Search code examples
bcpgnu-parallel

GNU Parallel -q option causing BCP "unknown option" errors (different string quotes on local vs remote hosts)


Seeing very strange behavior where when when using gnu parallel to distribute export jobs using bcp from mssql-tools. It appears that when using the -q option for parallel, strings are interpreted differently on local host than on remote hosts.

Running only as a loop through files on local host, the bcp processes throws no errors

However, distributing the file exports with parallel, the bcp processes executing on the local host throw

/opt/mssql-tools/bin/bcp: unknown option

errors, while those executing on remote hosts (via a --sshloginfile param) finish successfully. The basic code being run looks like...

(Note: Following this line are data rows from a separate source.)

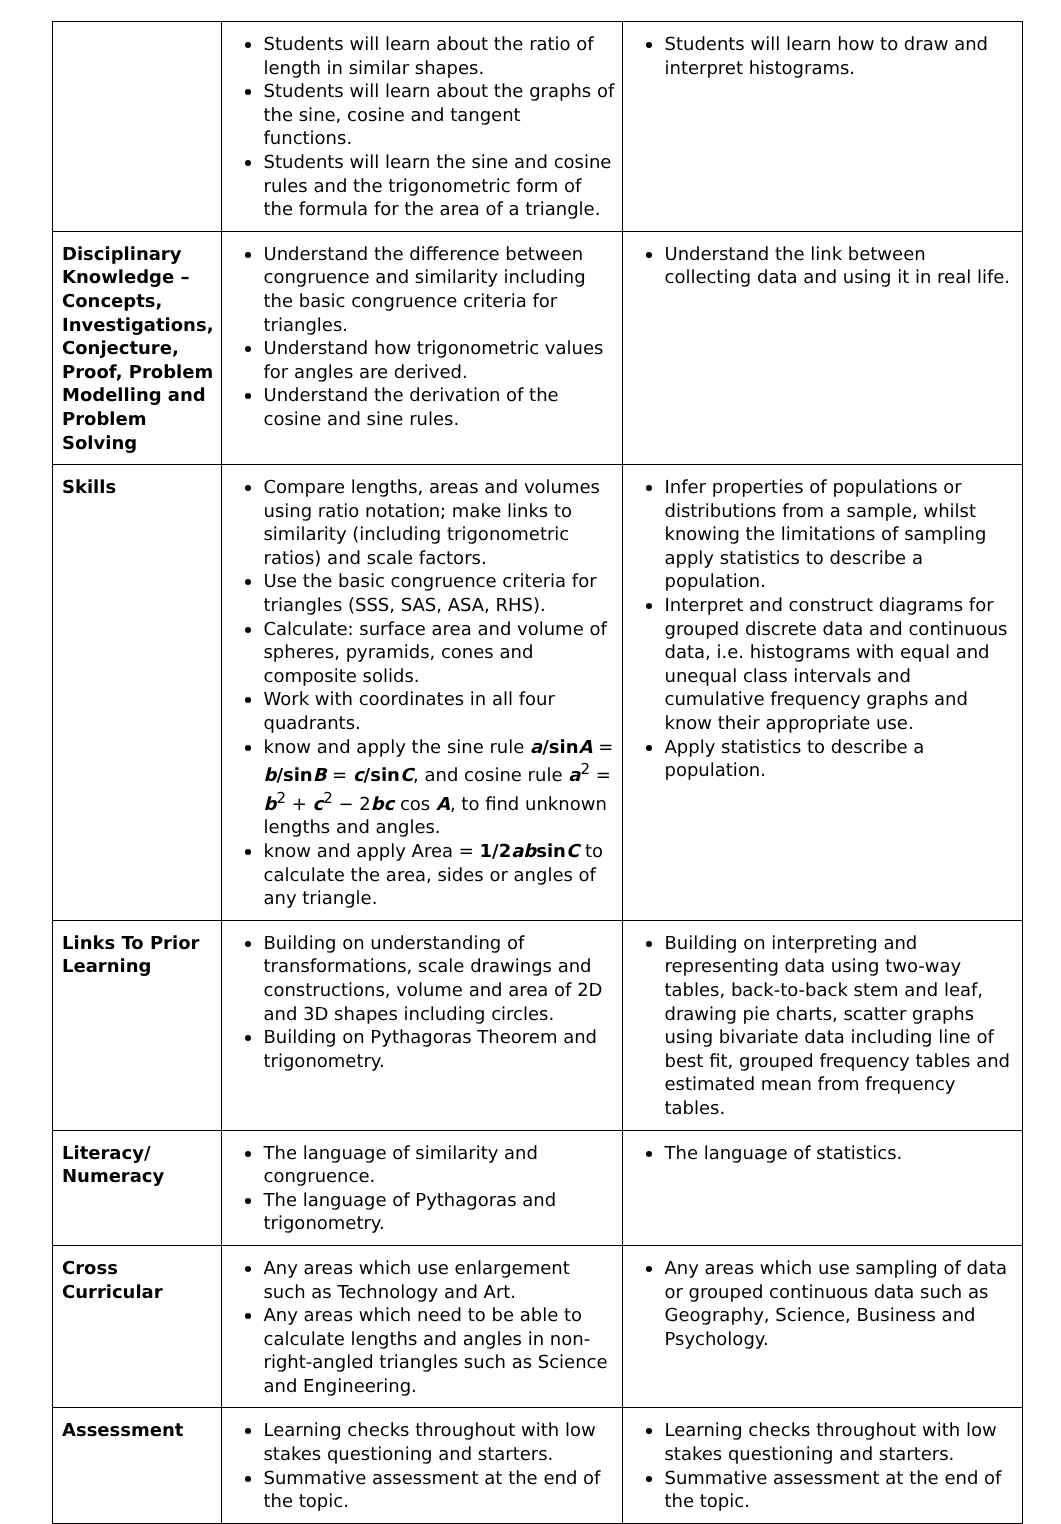| | Students will learn about the ratio of length in similar shapes. Students will learn about the graphs of the sine, cosine and tangent functions. Students will learn the sine and cosine rules and the trigonometric form of the formula for the area of a triangle. | Students will learn how to draw and interpret histograms. |
| Disciplinary Knowledge – Concepts, Investigations, Conjecture, Proof, Problem Modelling and Problem Solving | Understand the difference between congruence and similarity including the basic congruence criteria for triangles. Understand how trigonometric values for angles are derived. Understand the derivation of the cosine and sine rules. | Understand the link between collecting data and using it in real life. |
| Skills | Compare lengths, areas and volumes using ratio notation; make links to similarity (including trigonometric ratios) and scale factors. Use the basic congruence criteria for triangles (SSS, SAS, ASA, RHS). Calculate: surface area and volume of spheres, pyramids, cones and composite solids. Work with coordinates in all four quadrants. know and apply the sine rule a /sin A = b /sin B = c /sin C , and cosine rule a<sup>2</sup> = b<sup>2</sup> + c<sup>2</sup> − 2 bc cos A , to find unknown lengths and angles. know and apply Area = 1/2 ab sin C to calculate the area, sides or angles of any triangle. | Infer properties of populations or distributions from a sample, whilst knowing the limitations of sampling apply statistics to describe a population. Interpret and construct diagrams for grouped discrete data and continuous data, i.e. histograms with equal and unequal class intervals and cumulative frequency graphs and know their appropriate use. Apply statistics to describe a population. |
| Links To Prior Learning | Building on understanding of transformations, scale drawings and constructions, volume and area of 2D and 3D shapes including circles. Building on Pythagoras Theorem and trigonometry. | Building on interpreting and representing data using two-way tables, back-to-back stem and leaf, drawing pie charts, scatter graphs using bivariate data including line of best fit, grouped frequency tables and estimated mean from frequency tables. |
| Literacy/ Numeracy | The language of similarity and congruence. The language of Pythagoras and trigonometry. | The language of statistics. |
| Cross Curricular | Any areas which use enlargement such as Technology and Art. Any areas which need to be able to calculate lengths and angles in non-right-angled triangles such as Science and Engineering. | Any areas which use sampling of data or grouped continuous data such as Geography, Science, Business and Psychology. |
| Assessment | Learning checks throughout with low stakes questioning and starters. Summative assessment at the end of the topic. | Learning checks throughout with low stakes questioning and starters. Summative assessment at the end of the topic. |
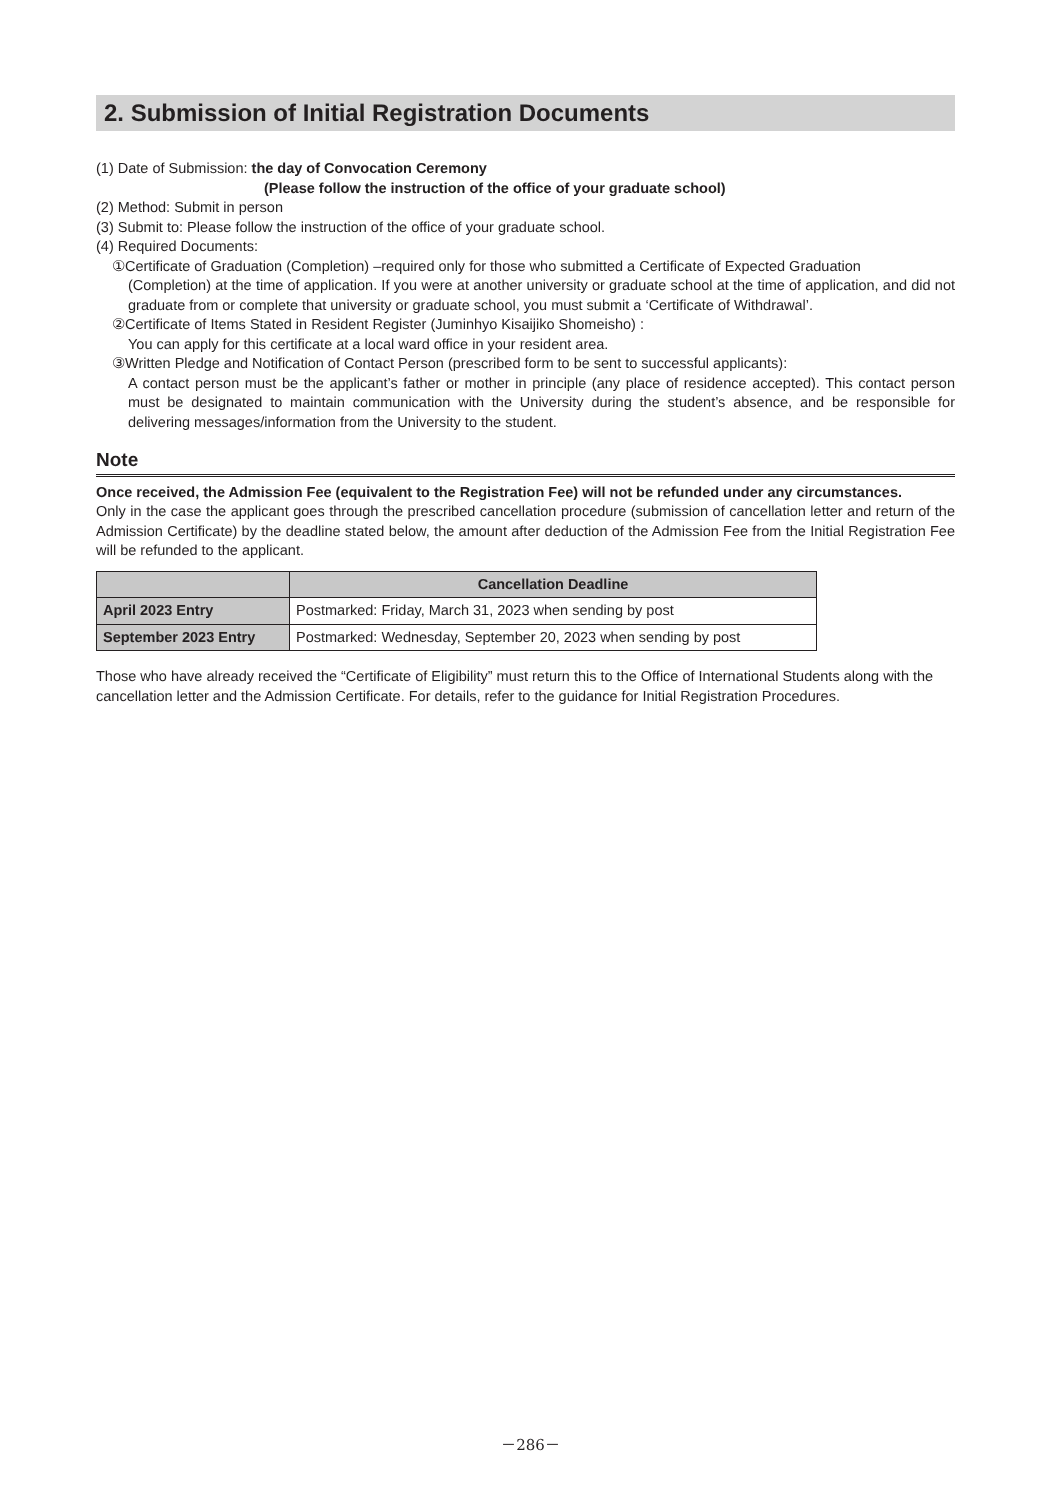2. Submission of Initial Registration Documents
(1) Date of Submission: the day of Convocation Ceremony
(Please follow the instruction of the office of your graduate school)
(2) Method: Submit in person
(3) Submit to: Please follow the instruction of the office of your graduate school.
(4) Required Documents:
①Certificate of Graduation (Completion) –required only for those who submitted a Certificate of Expected Graduation
(Completion) at the time of application. If you were at another university or graduate school at the time of application, and did not graduate from or complete that university or graduate school, you must submit a ‘Certificate of Withdrawal’.
②Certificate of Items Stated in Resident Register (Juminhyo Kisaijiko Shomeisho) :
You can apply for this certificate at a local ward office in your resident area.
③Written Pledge and Notification of Contact Person (prescribed form to be sent to successful applicants):
A contact person must be the applicant’s father or mother in principle (any place of residence accepted). This contact person must be designated to maintain communication with the University during the student’s absence, and be responsible for delivering messages/information from the University to the student.
Note
Once received, the Admission Fee (equivalent to the Registration Fee) will not be refunded under any circumstances.
Only in the case the applicant goes through the prescribed cancellation procedure (submission of cancellation letter and return of the Admission Certificate) by the deadline stated below, the amount after deduction of the Admission Fee from the Initial Registration Fee will be refunded to the applicant.
| | Cancellation Deadline |
| --- | --- |
| April 2023 Entry | Postmarked: Friday, March 31, 2023 when sending by post |
| September 2023 Entry | Postmarked: Wednesday, September 20, 2023 when sending by post |
Those who have already received the “Certificate of Eligibility” must return this to the Office of International Students along with the cancellation letter and the Admission Certificate. For details, refer to the guidance for Initial Registration Procedures.
－286－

# setting some vars to pass
TO_SERVER_ODBCDSN="-D -S MyMSSQLServer"
TO_SERVER_IP="-S 172.18.54.22"
DB="$dest_db" #TODO: enforce being more careful with this value
TABLE="$tablename" # MUST exist beforehand, case matters
USER=$(tail -n+1 $source_home/mssql-creds.txt | head -1)
PASSWORD=$(tail -n+2 $source_home/mssql-creds.txt | head -1)
DATAFILES="/some/path/to/files/"
TARGET_GLOB="*.tsv"
RECOMMEDED_IMPORT_MODE='-c' # makes a HUGE difference, see https://stackoverflow.com/a/16310219/8236733
DELIMITER="\\\t" # (currently not used) DO NOT use format like "'\t'", nested quotes seem to cause hard-to-catch error, want "\t" literal

....

bcpexport() {
    filename=$1
    TO_SERVER_ODBCDSN=$2
    DB=$3
    TABLE=$4 # MUST exist beforehand, case matters
    USER=$5
    PASSWORD=$6
    RECOMMEDED_IMPORT_MODE=$7 # makes a HUGE difference, see https://stackoverflow.com/a/16310219/8236733
    DELIMITER=$8 # not currently used
    WORKDIR=$9
    LOGDIR=${10}

    ....

    /opt/mssql-tools/bin/bcp "$TABLE" in "$localfile" \
        $TO_SERVER_ODBCDSN \
        -U $USER -P $PASSWORD \
        -d $DB \
        $RECOMMEDED_IMPORT_MODE
        -t "\t" \
        -e ${localfile}.bcperror.log
}

export -f bcpexport
parallelization_pernode=5
parallel -q -j $parallelization_pernode \
        --sshloginfile $source_home/parallel-nodes.txt \
        --env bcpexport \
        bcpexport {} "$TO_SERVER_ODBCDSN" $DB $TABLE $USER $PASSWORD $RECOMMEDED_IMPORT_MODE $DELIMITER $workingdir $logdir \
        ::: $DATAFILES/$TARGET_GLOB  #from hdfs nfs gateway

Looking at the bash interpretation of the processes (by running ps -aux | grep bcp on the hosts that parallelis given in the --sshloginfile) for the remote hosts we see...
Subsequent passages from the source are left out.